Saved entries:
• • • •
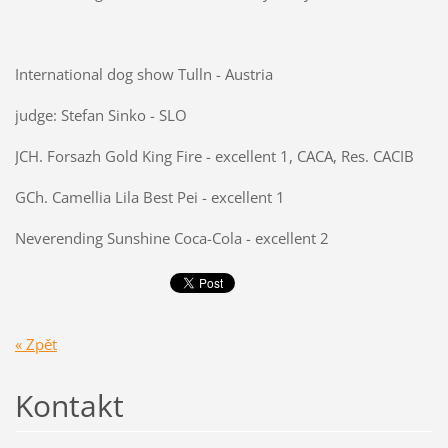
International dog show Tulln - Austria
judge: Stefan Sinko - SLO
JCH. Forsazh Gold King Fire - excellent 1, CACA, Res. CACIB
GCh. Camellia Lila Best Pei - excellent 1
Neverending Sunshine Coca-Cola - excellent 2
« Zpět
Kontakt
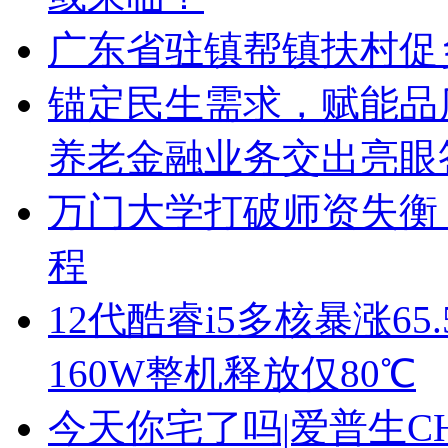
广东省驻镇帮镇扶村促
锚定民生需求，赋能品
养老金融业务交出亮眼
万门大学打破师资失衡
程
12代酷睿i5多核暴涨6
160W整机释放仅80℃
今天你宅了吗|爱普生CH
• • • •
• **What you have to do**: Would you return the entries verbatim, minus any images?

• **Answer for the task**:
International dog show Tulln - Austria
judge: Stefan Sinko - SLO
JCH. Forsazh Gold King Fire - excellent 1, CACA, Res. CACIB
GCh. Camellia Lila Best Pei - excellent 1
Neverending Sunshine Coca-Cola - excellent 2
« Zpět
Kontakt
广东省驻镇帮镇扶村促
锚定民生需求，赋能品
养老金融业务交出亮眼
万门大学打破师资失衡
程
12代酷睿i5多核暴涨6
160W整机释放仅80℃
今天你宅了吗|爱普生CH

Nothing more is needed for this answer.